Bovendien trekt klager de onpartijdigheid van de notaris in twijfel. Zij heeft zich weliswaar teruggetrokken uit de zaak, maar vervolgens wel haar vroegere kantoorgenoot <B> ingeschakeld.

De notaris stelt zich op het standpunt dat zij ten dezen correct heeft gehandeld. De notaris wijst op de wettelijke mogelijkheid voor een notaris om eigen onderzoek ter zake van identificatie achterwege te laten als identificatie al heeft plaatsgevonden door een andere notaris. Daarbij, zo stelt de notaris, heeft zij de plicht om de identificatie gegevens en bescheiden inzake de identiteit van een cliënt onverwijld ter beschikking te stellen aan de notaris bij wie zij bedoelde cliënt introduceert.

Voor zover het gaat om het e-mailadres van klager heeft de notaris aangegeven dat zij meer dan eens van klager heeft gehoord dat hij geen aangetekende post wenst te ontvangen en dat hij per e‑mail wil corresponderen.
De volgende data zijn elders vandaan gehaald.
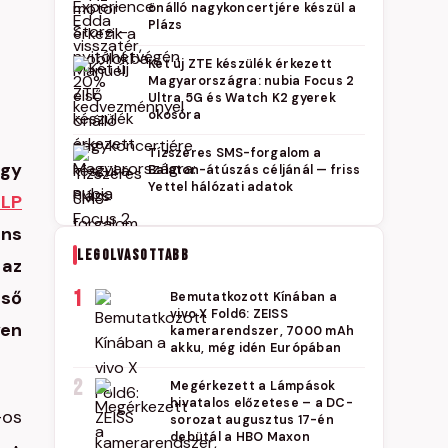
önálló nagykoncertjére készül a
Plázs
Két új ZTE készülék érkezett
Magyarországra: nubia Focus 2
Ultra 5G és Watch K2 gyerek
okosóra
Tízszeres SMS-forgalom a
ogy
Balaton-átúszás céljánál — friss
Yettel hálózati adatok
LLP
áns
LEGOLVASOTTABB
az
lső
1
Bemutatkozott Kínában a
vivo X Fold6: ZEISS
yen
kamerarendszer, 7000 mAh
akku, még idén Európában
2
Megérkezett a Lámpások
hivatalos előzetese – a DC-
-os
sorozat augusztus 17-én
debütál a HBO Maxon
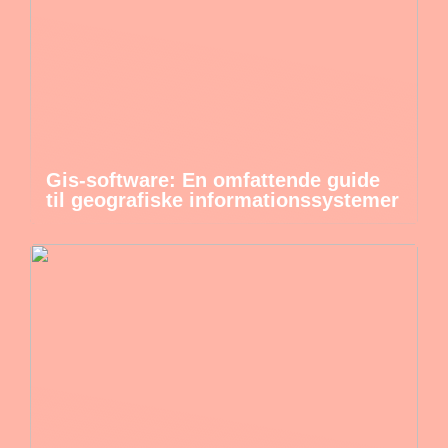
Gis-software: En omfattende guide
til geografiske informationssystemer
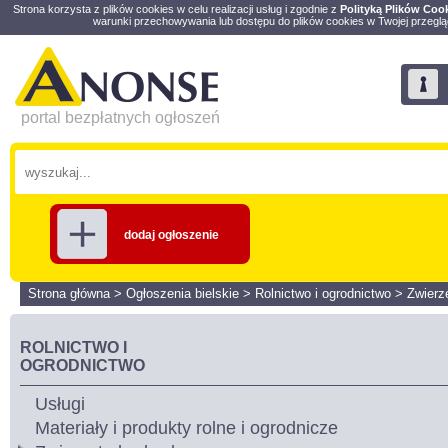
Strona korzysta z plików cookies w celu realizacji usług i zgodnie z
Polityką Plików Coo
warunki przechowywania lub dostępu do plików cookies w Twojej przeglą
portal bezpłatnych ogłoszeń
dodaj ogłoszenie
Strona główna
>
Ogłoszenia bielskie
>
Rolnictwo i ogrodnictwo
>
Zwierz
ROLNICTWO I
OGRODNICTWO
Usługi
Materiały i produkty rolne i ogrodnicze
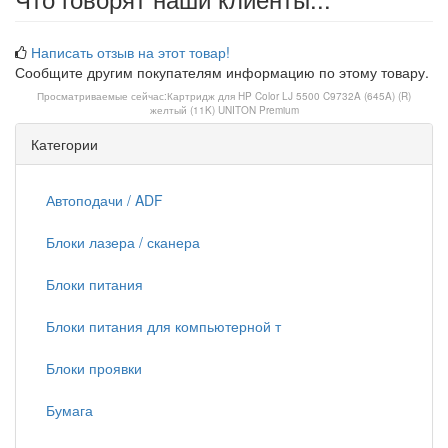
Написать отзыв на этот товар!
Сообщите другим покупателям информацию по этому товару.
Просматриваемые сейчас:
Картридж для HP Color LJ 5500 C9732A (645A) (R)
желтый (11K) UNITON Premium
Категории
Автоподачи / ADF
Блоки лазера / сканера
Блоки питания
Блоки питания для компьютерной т
Блоки проявки
Бумага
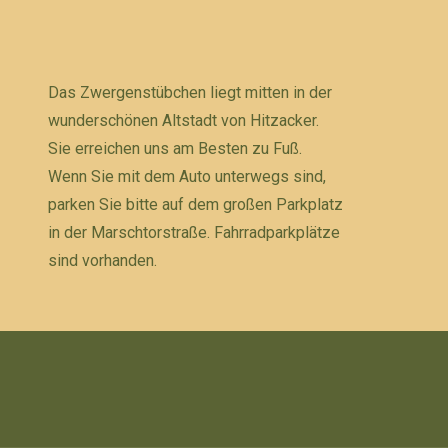
Das Zwergenstübchen liegt mitten in der
wunderschönen Altstadt von Hitzacker.
Sie erreichen uns am Besten zu Fuß.
Wenn Sie mit dem Auto unterwegs sind,
parken Sie bitte auf dem großen Parkplatz
in der Marschtorstraße. Fahrradparkplätze
sind vorhanden.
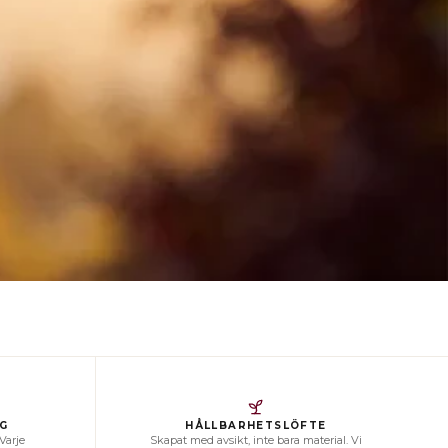
IG
HÅLLBARHETSLÖFTE
 Varje
Skapat med avsikt, inte bara material. Vi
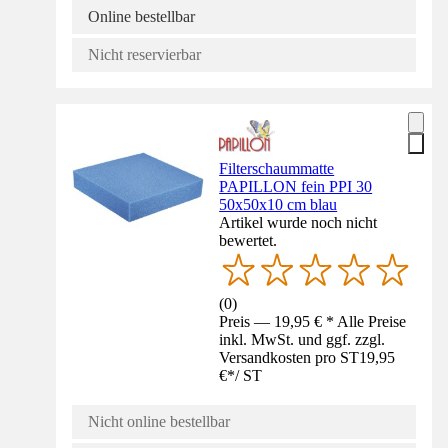
Online bestellbar
Nicht reservierbar
Filterschaummatte
PAPILLON fein PPI 30
50x50x10 cm blau
Artikel wurde noch nicht
bewertet.
(
0
)
Preis — 19,95 € * Alle Preise
inkl. MwSt. und ggf. zzgl.
Versandkosten pro ST
19,95
€
*
/
ST
Nicht online bestellbar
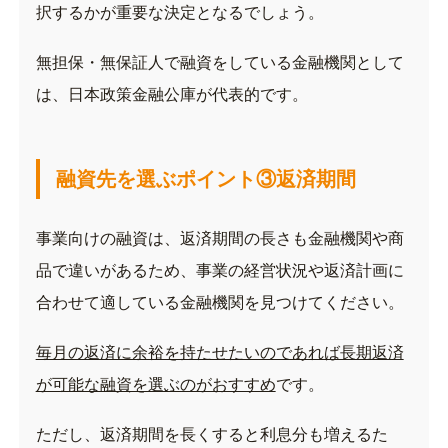
択するかが重要な決定となるでしょう。
無担保・無保証人で融資をしている金融機関として
は、日本政策金融公庫が代表的です。
融資先を選ぶポイント③返済期間
事業向けの融資は、返済期間の長さも金融機関や商
品で違いがあるため、事業の経営状況や返済計画に
合わせて適している金融機関を見つけてください。
毎月の返済に余裕を持たせたいのであれば長期返済
が可能な融資を選ぶのがおすすめ
です。
ただし、返済期間を長くすると利息分も増えるた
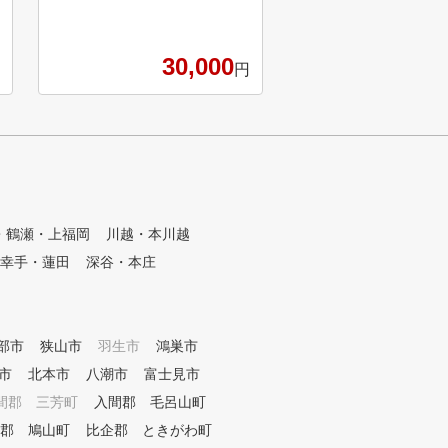
ること間違いなし！ 一緒に楽
しく上達しましょう！
30,000
円
・鶴瀬・上福岡
川越・本川越
幸手・蓮田
深谷・本庄
部市
狭山市
羽生市
鴻巣市
市
北本市
八潮市
富士見市
間郡 三芳町
入間郡 毛呂山町
郡 鳩山町
比企郡 ときがわ町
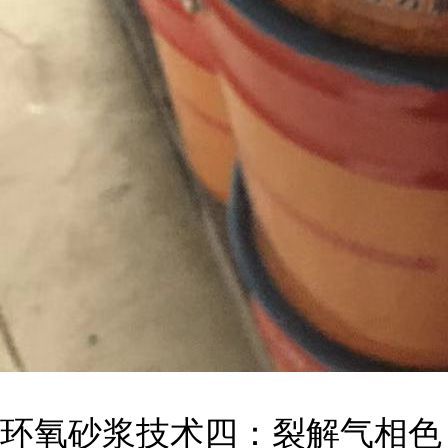
环氧砂浆技术四：裂解气相色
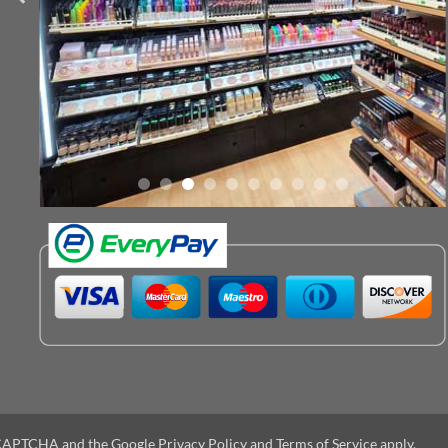
 reCAPTCHA and the Google
Privacy Policy
and
Terms of Service
apply.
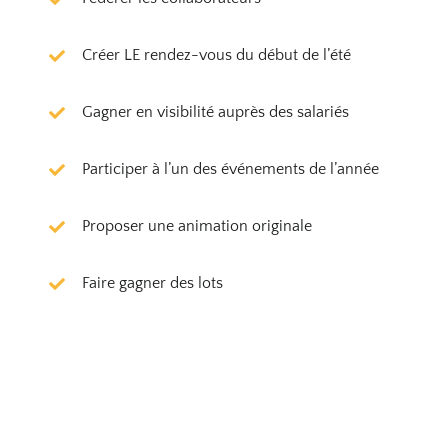
Créer LE rendez-vous du début de l’été
Gagner en visibilité auprès des salariés
Participer à l’un des événements de l’année
Proposer une animation originale
Faire gagner des lots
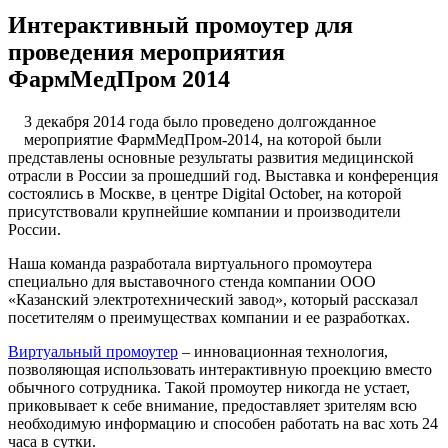
Интерактивный промоутер для
проведения мероприятия
ФармМедПром 2014
3 декабря 2014 года было проведено долгожданное
мероприятие ФармМедПром-2014, на которой были
представлены основные результаты развития медицинской
отрасли в России за прошедший год. Выставка и конференция
состоялись в Москве, в центре Digital October, на которой
присутствовали крупнейшие компании и производители
России.
Наша команда разработала виртуального промоутера
специально для выставочного стенда компании ООО
«Казанский электротехнический завод», который рассказал
посетителям о преимуществах компании и ее разработках.
Виртуальный промоутер
– инновационная технология,
позволяющая использовать интерактивную проекцию вместо
обычного сотрудника. Такой промоутер никогда не устает,
приковывает к себе внимание, предоставляет зрителям всю
необходимую информацию и способен работать на вас хоть 24
часа в сутки.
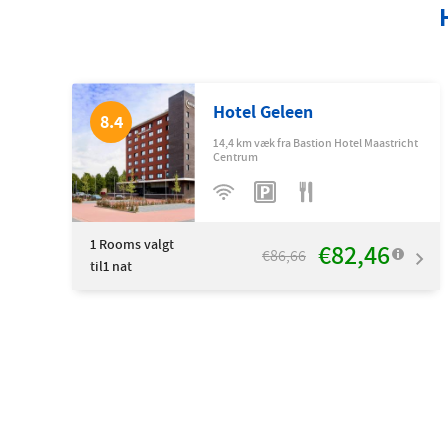
Hotel Geleen
8.4
14,4 km væk fra Bastion Hotel Maastricht
Centrum
1
Rooms valgt
€82,46
€86,66
til1 nat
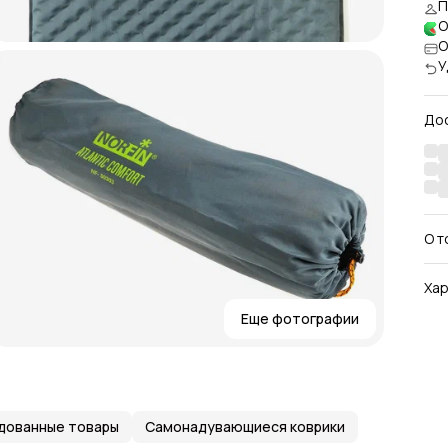
П
О
О
У
До
О т
Оче
Хар
раз
Мат
Еще фотографии
Арт
Кла
Дл
Ши
Вы
Еди
дованные товары
Самонадувающиеся коврики
Кра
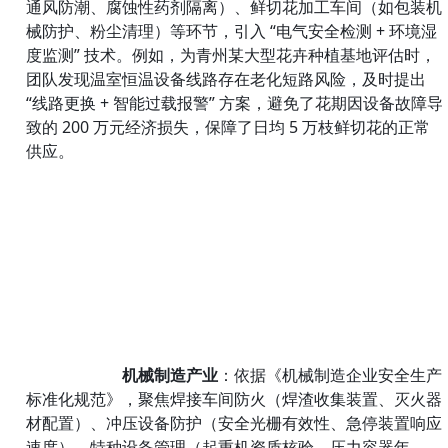
通风防潮、腐蚀性药剂隔离）、鲜切花加工车间（如包装机
械防护、粉尘清理）等环节，引入 “电气安全检测 + 环境湿
度监测” 技术。例如，为青州某大型花卉种植基地评估时，
团队发现温室恒温设备线路存在老化短路风险，及时提出 
“线路更换 + 智能过载报警” 方案，避免了花期因设备故障导
致的 200 万元经济损失，保障了日均 5 万枝鲜切花的正常
供应。
机械制造产业
：依据《机械制造企业安全生产
标准化规范》，聚焦焊接车间防火（焊渣收集装置、灭火器
材配置）、冲压设备防护（安全光栅有效性、急停装置响应
速度）、特种设备管理（起重机资质核验、压力容器年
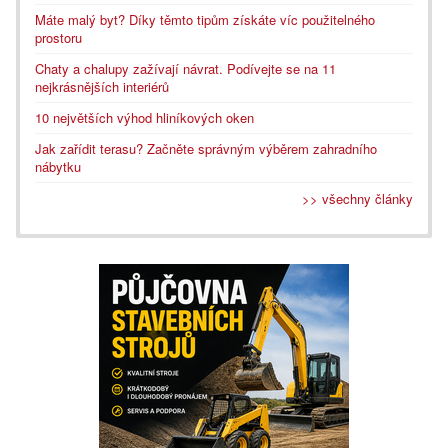
Máte malý byt? Díky těmto tipům získáte víc použitelného
prostoru
Chaty a chalupy zažívají návrat. Podívejte se na 11
nejkrásnějších interiérů
10 největších výhod hliníkových oken
Jak zařídit terasu? Začněte správným výběrem zahradního
nábytku
>> všechny články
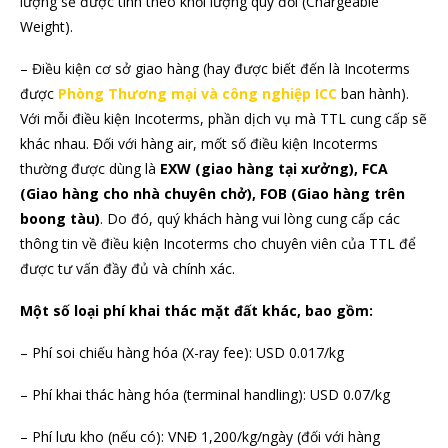
lượng sẽ được tính theo khối lượng quy đổi (Chargeable
Weight).
– Điều kiện cơ sở giao hàng (hay được biết đến là Incoterms
được
Phòng Thương mại và công nghiệp ICC
ban hành).
Với mỗi điều kiện Incoterms, phần dịch vụ mà TTL cung cấp sẽ
khác nhau. Đối với hàng air, mốt số điều kiện Incoterms
thường được dùng là
EXW (giao hàng tại xưởng), FCA
(Giao hàng cho nhà chuyên chở), FOB (Giao hàng trên
boong tàu)
. Do đó, quý khách hàng vui lòng cung cấp các
thông tin về điều kiện Incoterms cho chuyên viên của TTL để
được tư vấn đầy đủ và chính xác.
Một số loại phí khai thác mặt đất khác, bao gồm:
– Phí soi chiếu hàng hóa (X-ray fee): USD 0.017/kg
– Phí khai thác hàng hóa (terminal handling): USD 0.07/kg
– Phí lưu kho (nếu có): VNĐ 1,200/kg/ngày (đối với hàng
Notaris <B> is daarover geïnformeerd door de notaris.

In zijn repliek legt klager uit hoe de contacten met de notaris zijn verlopen. Naar zijn mening heeft hij duidelijk aangegeven dat hij wel wilde komen om de akte van levering te tekenen, maar dan moesten er nog wel enkele punten worden aangepast. Dat zou de notaris nog bespreken met de advocaat van zijn voormalige echtgenote. Voor dat soort communicatie zou gebruik worden gemaakt van e-mailverkeer. Vervolgens heeft klager uitvoerig uitgelegd op welke wijze hij naar zijn mening is gedupeerd door de akte die door notaris <B> is gepasseerd.

5       Overwegingen

Ingevolge artikel 98, eerste lid, Wna zijn notarissen en kandidaat-notarissen aan tuchtrechtspraak onderworpen ter zake van enig handelen of nalaten in strijd met hetzij enige bij of krachtens deze wet gegeven bepaling of een op deze wet berustende verordening, hetzij met de zorg die zij als notarissen of kandidaat-notarissen behoren te betrachten ten opzichte van degenen te wier behoeve zij optreden en ter zake van enig handelen of nalaten dat een behoorlijk notaris of kandidaat-notaris niet betaamt.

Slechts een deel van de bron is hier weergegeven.